KATHMANDU, JUN 11 - In a historic step towards ensuring gender equality, the major parties represented in Constituent Assembly (CA) on Wednesday agreed to incorporate in a new constitution the stipulation of granting citizenship to the applicant through either of the parents (mother or father) who holds a Nepali citizenship.
“Parties have agreed to incorporate father or mother regarding citizenship provision in the new constitution. It is a leap forward towards achieving gender equality,” tweeted Baburam Bhattarai, the chairman of the Political Dialogue and Consensus Committee (PDCC), a sub-panel of which had made the provision possible.
According to the agreement, people who get citizenship under the new provision will have to stay in Nepal for at least 10 years to contest for ministerial election or assume position in public offices.
Women rights activists have hailed the decision and said that it has sent the message that women are equal citizens of this country.
Although the Citizenship Act (2006) and the Interim Constitution (2007) allow the child of a Nepali mother or a father to become a Nepali citizen by descent, the citizenship draft bill prepared in 2012 by the first CA had included the clause that said both parents must be Nepali citizens for their children to acquire Nepali citizenship.

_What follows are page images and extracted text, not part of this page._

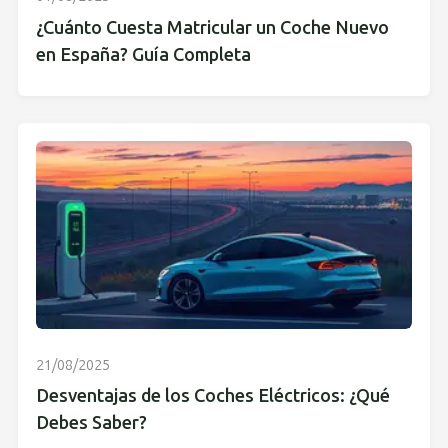
¿Cuánto Cuesta Matricular un Coche Nuevo
en España? Guía Completa
21/08/2025
Desventajas de los Coches Eléctricos: ¿Qué
Debes Saber?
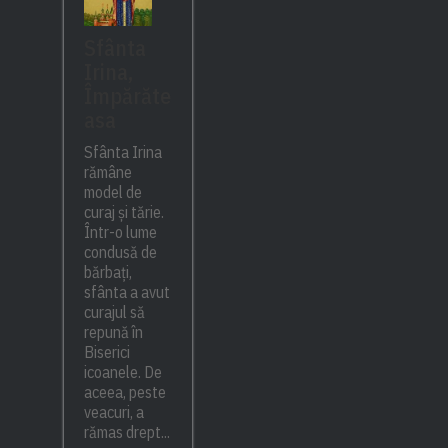
Sfânta
Irina,
Împărăte
asa
Sfânta Irina
rămâne
model de
curaj și tărie.
Într-o lume
condusă de
bărbați,
sfânta a avut
curajul să
repună în
Biserici
icoanele. De
aceea, peste
veacuri, a
rămas drept...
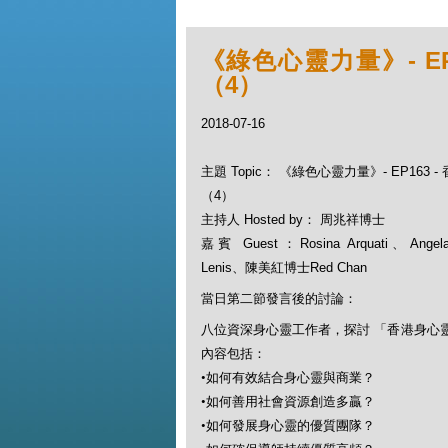
《綠色心靈力量》- E
（4）
2018-07-16
主題 Topic： 《綠色心靈力量》- EP163
（4）
主持人 Hosted by： 周兆祥博士
嘉賓 Guest：Rosina Arquati、Angela
Lenis、陳美紅博士Red Chan
當日第二節發言後的討論：
八位資深身心靈工作者，探討 「香港身心
內容包括：
•
如何有效結合身心靈與商業？
•
如何善用社會資源創造多贏？
•
如何發展身心靈的優質團隊？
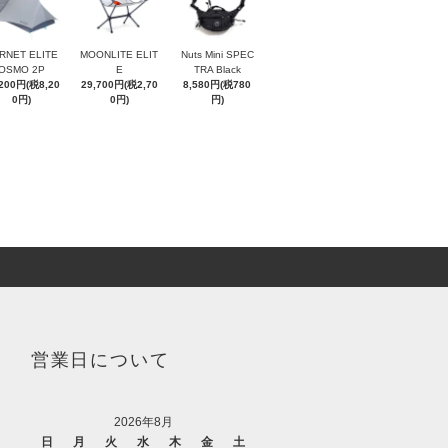
RNET ELITE
MOONLITE ELIT
Nuts Mini SPEC
OSMO 2P
E
TRA Black
,200円(税8,20
29,700円(税2,70
8,580円(税780
0円)
0円)
円)
営業日について
2026年8月
日
月
火
水
木
金
土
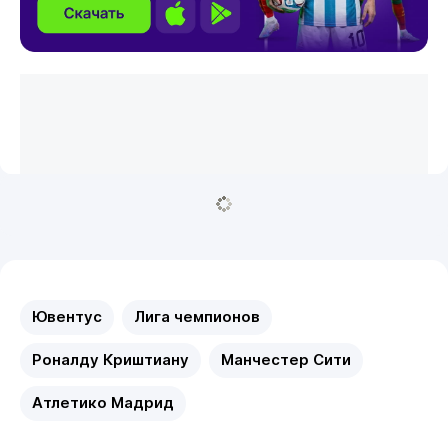
Ювентус
Лига чемпионов
Роналду Криштиану
Манчестер Сити
Атлетико Мадрид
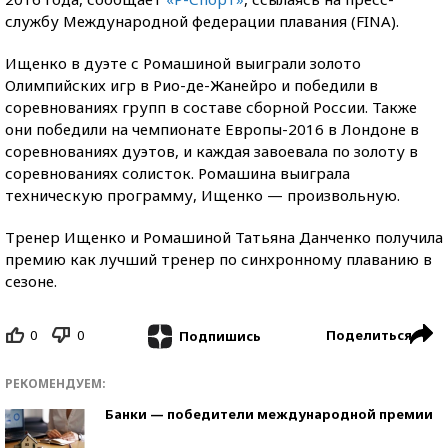
службу Международной федерации плавания (FINA).
Ищенко в дуэте с Ромашиной выиграли золото
Олимпийских игр в Рио-де-Жанейро и победили в
соревнованиях групп в составе сборной России. Также
они победили на чемпионате Европы-2016 в Лондоне в
соревнованиях дуэтов, и каждая завоевала по золоту в
соревнованиях солисток. Ромашина выиграла
техническую программу, Ищенко — произвольную.
Тренер Ищенко и Ромашиной Татьяна Данченко получила
премию как лучший тренер по синхронному плаванию в
сезоне.
0
0
Поделиться
Подпишись
РЕКОМЕНДУЕМ:
Банки — победители международной премии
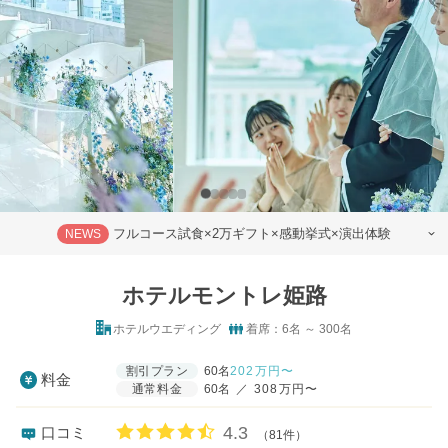
フルコース試食×2万ギフト×感動挙式×演出体験
NEWS
ホテルモントレ姫路
ホテルウエディング
着席：6名 ～ 300名
割引プラン
60名
202
万円〜
料金
通常料金
60名
／
308万円〜
口コミ評価
4.3
口コミ
（81件）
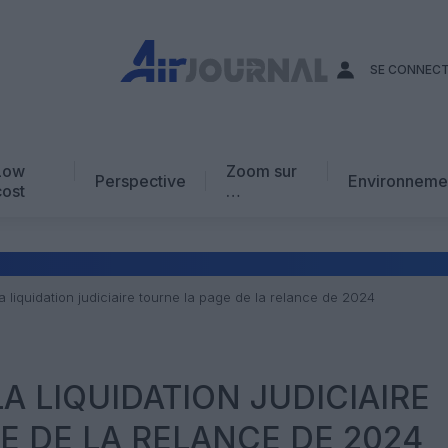
SE CONNEC
Low
Zoom sur
Perspective
Environneme
cost
…
Edito
En chiffres
Avis d’expert
: la liquidation judiciaire tourne la page de la relance de 2024
AJ Académie
Vidéo
 LA LIQUIDATION JUDICIAIRE
E DE LA RELANCE DE 2024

The draft prepared by the Drafting Committee in the second CA last year had also incorporated the same clause with the “and” provision which had drawn criticisms from some political parties and women rights groups.
Women rights activists have been demanding that the “and” conjunction in the clause regarding the issue of citizenship be replaced by “or”. On January 12 this year, the PDCC had come close to proposing the “or” conjunction to the clause, but it was stalled after senior UML leaders, including KP Sharma Oli, and Madhav Kumar Nepal backed out on their commitment to do so.